[Exercise aim]: Copy the entries below exactly, but only from the line containing "You can specify resources" through the final line.

[Given data]:
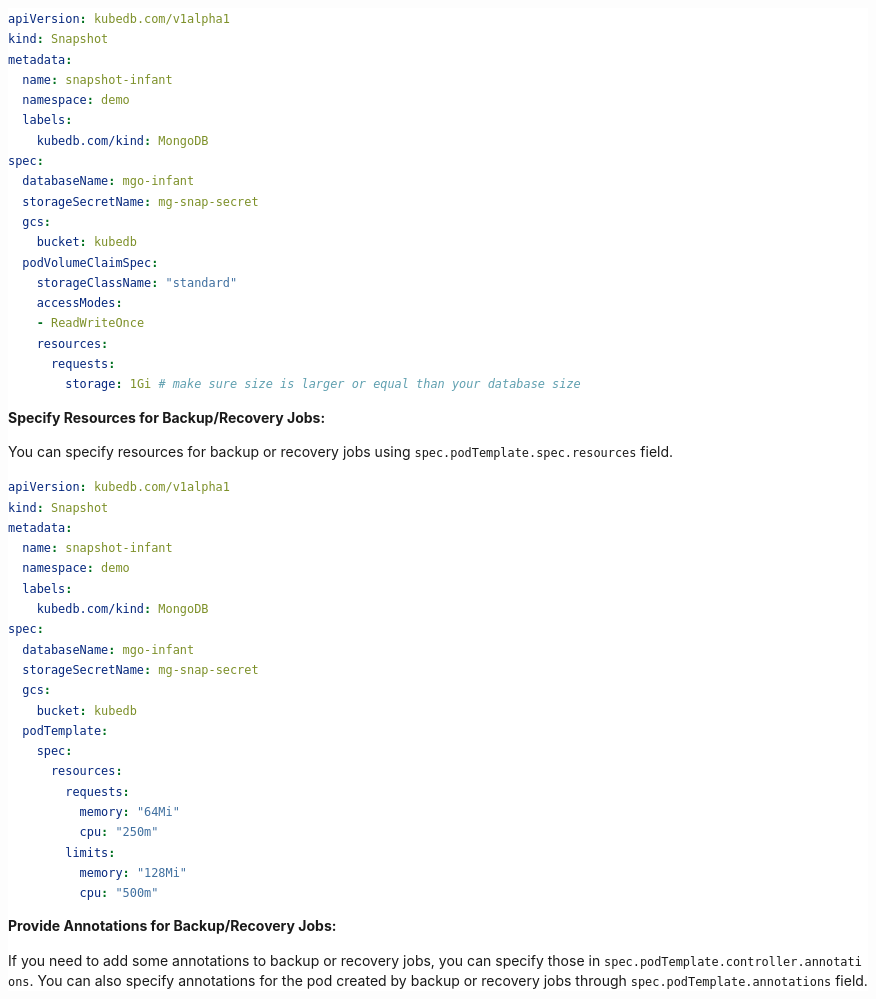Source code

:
 ```yaml
apiVersion: kubedb.com/v1alpha1
kind: Snapshot
metadata:
  name: snapshot-infant
  namespace: demo
  labels:
    kubedb.com/kind: MongoDB
spec:
  databaseName: mgo-infant
  storageSecretName: mg-snap-secret
  gcs:
    bucket: kubedb
  podVolumeClaimSpec:
    storageClassName: "standard"
    accessModes:
    - ReadWriteOnce
    resources:
      requests:
        storage: 1Gi # make sure size is larger or equal than your database size
```

**Specify Resources for Backup/Recovery Jobs:**

You can specify resources for backup or recovery jobs using `spec.podTemplate.spec.resources` field.

```yaml
apiVersion: kubedb.com/v1alpha1
kind: Snapshot
metadata:
  name: snapshot-infant
  namespace: demo
  labels:
    kubedb.com/kind: MongoDB
spec:
  databaseName: mgo-infant
  storageSecretName: mg-snap-secret
  gcs:
    bucket: kubedb
  podTemplate:
    spec:
      resources:
        requests:
          memory: "64Mi"
          cpu: "250m"
        limits:
          memory: "128Mi"
          cpu: "500m"
```

**Provide Annotations for Backup/Recovery Jobs:**

If you need to add some annotations to backup or recovery jobs, you can specify those in `spec.podTemplate.controller.annotations`. You can also specify annotations for the pod created by backup or recovery jobs through `spec.podTemplate.annotations` field.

[Response area]:
You can specify resources for backup or recovery jobs using `spec.podTemplate.spec.resources` field.

```yaml
apiVersion: kubedb.com/v1alpha1
kind: Snapshot
metadata:
  name: snapshot-infant
  namespace: demo
  labels:
    kubedb.com/kind: MongoDB
spec:
  databaseName: mgo-infant
  storageSecretName: mg-snap-secret
  gcs:
    bucket: kubedb
  podTemplate:
    spec:
      resources:
        requests:
          memory: "64Mi"
          cpu: "250m"
        limits:
          memory: "128Mi"
          cpu: "500m"
```

**Provide Annotations for Backup/Recovery Jobs:**

If you need to add some annotations to backup or recovery jobs, you can specify those in `spec.podTemplate.controller.annotations`. You can also specify annotations for the pod created by backup or recovery jobs through `spec.podTemplate.annotations` field.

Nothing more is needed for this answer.